Given task.
Answer these questions about the text on fugitive emissions violations:
(a) What limit does 326 IAC 6-1-11.1(d)(1) set on average instantaneous opacity of fugitive emissions from a paved road or parking lot?
(b) On what date did fugitive emissions from the Sinter Plant cross property lines into Lake Michigan?
(c) Where were coke cars being unloaded when the emissions of August 14, 2003 crossed property lines?

Quoted text.
9.                  Pursuant to 326 IAC 6-1-11.1(d)(1), average instantaneous opacity of fugitive emissions from a paved road or parking lot shall not exceed ten percent (10%) over a 12-readings average.

 

a.                  On July 9, 2001, a 12-readings average instantaneous opacity of the fugitive emissions from the paved road at this facility, located at Rt. 46, Section 27, exceeded 10% in violation of 326 IAC 6-1-11.1(d)(1).

 

10.             Pursuant to 326 IAC 6-4-2(4), no source shall allow fugitive emissions to visibly cross the boundary or property line of a source.

 

a.                  On August 14, 2003, this source allowed fugitive emissions that originated in the process of the coke cars unloading at the number 5 and number 6 blast furnaces rotary dump, to cross property lines at ground level in violation of 326 IAC 6-4-2(4).

 

b.                  On November 23, 2004, this source allowed fugitive emissions that originated at the Sinter Plant to cross property lines at ground level into Lake Michigan in violation of 326 IAC 6-4-2(4).

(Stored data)
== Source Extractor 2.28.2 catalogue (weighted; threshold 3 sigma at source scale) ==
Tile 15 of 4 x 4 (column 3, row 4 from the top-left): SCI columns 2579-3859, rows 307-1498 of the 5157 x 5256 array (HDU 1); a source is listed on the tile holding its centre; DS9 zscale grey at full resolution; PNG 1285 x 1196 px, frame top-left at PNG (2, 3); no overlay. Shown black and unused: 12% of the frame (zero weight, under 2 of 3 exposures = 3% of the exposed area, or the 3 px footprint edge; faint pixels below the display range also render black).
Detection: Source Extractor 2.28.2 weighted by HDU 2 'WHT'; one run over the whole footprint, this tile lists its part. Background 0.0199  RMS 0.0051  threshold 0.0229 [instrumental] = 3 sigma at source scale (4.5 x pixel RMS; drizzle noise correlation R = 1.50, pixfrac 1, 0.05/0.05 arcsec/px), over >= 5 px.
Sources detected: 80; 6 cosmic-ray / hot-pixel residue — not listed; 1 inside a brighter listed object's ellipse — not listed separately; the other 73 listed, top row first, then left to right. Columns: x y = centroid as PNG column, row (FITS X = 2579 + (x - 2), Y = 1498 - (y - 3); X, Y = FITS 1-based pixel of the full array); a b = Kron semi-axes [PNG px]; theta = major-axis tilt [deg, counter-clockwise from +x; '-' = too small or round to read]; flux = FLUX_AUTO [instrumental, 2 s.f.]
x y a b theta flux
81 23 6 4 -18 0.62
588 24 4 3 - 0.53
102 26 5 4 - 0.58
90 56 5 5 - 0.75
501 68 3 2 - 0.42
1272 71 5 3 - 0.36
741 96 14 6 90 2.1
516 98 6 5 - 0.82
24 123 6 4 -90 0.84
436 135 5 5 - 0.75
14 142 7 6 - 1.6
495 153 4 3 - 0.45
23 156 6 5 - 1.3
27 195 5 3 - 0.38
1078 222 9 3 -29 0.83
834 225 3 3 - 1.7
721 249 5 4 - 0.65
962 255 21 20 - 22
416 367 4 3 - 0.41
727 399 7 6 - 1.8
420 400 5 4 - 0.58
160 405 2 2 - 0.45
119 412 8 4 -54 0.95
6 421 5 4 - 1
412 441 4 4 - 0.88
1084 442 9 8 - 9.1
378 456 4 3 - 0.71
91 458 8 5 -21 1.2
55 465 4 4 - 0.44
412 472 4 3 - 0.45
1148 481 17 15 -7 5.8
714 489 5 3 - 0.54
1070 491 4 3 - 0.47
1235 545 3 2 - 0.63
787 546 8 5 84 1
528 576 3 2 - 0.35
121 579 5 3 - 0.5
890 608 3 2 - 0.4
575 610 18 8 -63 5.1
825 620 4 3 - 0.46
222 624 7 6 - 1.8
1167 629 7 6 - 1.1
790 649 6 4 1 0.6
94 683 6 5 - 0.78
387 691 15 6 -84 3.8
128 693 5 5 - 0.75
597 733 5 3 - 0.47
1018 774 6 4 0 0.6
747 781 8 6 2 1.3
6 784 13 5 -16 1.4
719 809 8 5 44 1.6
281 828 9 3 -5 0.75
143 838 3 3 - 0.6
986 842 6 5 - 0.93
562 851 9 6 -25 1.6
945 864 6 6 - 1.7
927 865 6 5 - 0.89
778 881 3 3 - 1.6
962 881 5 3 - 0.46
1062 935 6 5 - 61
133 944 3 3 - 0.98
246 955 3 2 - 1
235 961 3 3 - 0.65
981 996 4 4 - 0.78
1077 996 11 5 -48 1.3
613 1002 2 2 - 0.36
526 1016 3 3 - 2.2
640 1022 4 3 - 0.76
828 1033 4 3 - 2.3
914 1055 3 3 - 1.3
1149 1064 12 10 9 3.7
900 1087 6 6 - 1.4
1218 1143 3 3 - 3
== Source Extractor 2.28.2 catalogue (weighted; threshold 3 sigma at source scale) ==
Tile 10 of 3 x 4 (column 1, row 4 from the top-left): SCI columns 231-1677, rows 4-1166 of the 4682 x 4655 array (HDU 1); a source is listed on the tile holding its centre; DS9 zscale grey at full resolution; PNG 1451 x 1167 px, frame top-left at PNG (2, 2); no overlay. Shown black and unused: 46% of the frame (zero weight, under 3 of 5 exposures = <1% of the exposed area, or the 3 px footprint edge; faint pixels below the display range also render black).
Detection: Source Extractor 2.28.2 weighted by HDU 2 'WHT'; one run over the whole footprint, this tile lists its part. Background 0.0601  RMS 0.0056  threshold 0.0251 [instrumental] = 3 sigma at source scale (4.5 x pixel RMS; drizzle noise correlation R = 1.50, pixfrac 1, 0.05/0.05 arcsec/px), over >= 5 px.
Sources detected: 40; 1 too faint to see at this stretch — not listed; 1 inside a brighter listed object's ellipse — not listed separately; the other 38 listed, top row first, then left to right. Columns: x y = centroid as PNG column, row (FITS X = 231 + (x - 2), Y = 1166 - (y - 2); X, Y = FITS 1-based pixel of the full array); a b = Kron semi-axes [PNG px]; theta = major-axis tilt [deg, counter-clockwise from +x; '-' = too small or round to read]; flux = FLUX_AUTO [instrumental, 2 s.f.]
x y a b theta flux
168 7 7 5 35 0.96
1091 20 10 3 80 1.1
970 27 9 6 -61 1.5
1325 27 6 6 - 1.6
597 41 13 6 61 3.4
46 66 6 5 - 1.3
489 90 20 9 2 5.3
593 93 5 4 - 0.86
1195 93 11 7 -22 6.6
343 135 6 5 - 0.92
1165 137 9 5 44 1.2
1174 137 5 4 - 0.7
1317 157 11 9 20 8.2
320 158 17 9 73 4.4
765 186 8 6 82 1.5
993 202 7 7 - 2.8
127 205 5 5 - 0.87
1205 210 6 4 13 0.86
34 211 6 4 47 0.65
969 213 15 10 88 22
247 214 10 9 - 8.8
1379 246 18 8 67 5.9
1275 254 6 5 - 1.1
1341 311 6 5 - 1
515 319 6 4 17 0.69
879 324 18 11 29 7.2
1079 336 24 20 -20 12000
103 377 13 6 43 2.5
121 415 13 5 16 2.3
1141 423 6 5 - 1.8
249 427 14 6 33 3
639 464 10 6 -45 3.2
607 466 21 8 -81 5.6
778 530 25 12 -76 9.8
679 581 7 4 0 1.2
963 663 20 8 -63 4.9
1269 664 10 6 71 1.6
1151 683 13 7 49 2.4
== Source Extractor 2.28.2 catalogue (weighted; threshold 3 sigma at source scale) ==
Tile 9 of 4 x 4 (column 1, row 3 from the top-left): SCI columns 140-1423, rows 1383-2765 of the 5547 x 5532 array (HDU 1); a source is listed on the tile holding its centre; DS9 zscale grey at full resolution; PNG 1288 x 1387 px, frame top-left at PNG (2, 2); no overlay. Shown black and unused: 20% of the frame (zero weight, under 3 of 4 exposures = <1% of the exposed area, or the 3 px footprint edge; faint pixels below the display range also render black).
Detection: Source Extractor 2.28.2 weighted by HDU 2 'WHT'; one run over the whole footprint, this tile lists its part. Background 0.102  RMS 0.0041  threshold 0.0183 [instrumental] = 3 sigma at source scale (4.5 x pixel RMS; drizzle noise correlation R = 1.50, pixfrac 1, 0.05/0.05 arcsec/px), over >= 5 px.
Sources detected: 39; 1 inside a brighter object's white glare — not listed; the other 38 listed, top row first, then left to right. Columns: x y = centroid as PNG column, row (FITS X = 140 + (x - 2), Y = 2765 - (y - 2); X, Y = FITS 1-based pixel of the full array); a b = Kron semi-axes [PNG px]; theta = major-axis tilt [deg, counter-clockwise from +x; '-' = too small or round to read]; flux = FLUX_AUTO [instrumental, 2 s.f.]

The answer.
(a) Ten percent (10%) over a 12-readings average.
(b) November 23, 2004.
(c) At the number 5 and number 6 blast furnaces rotary dump.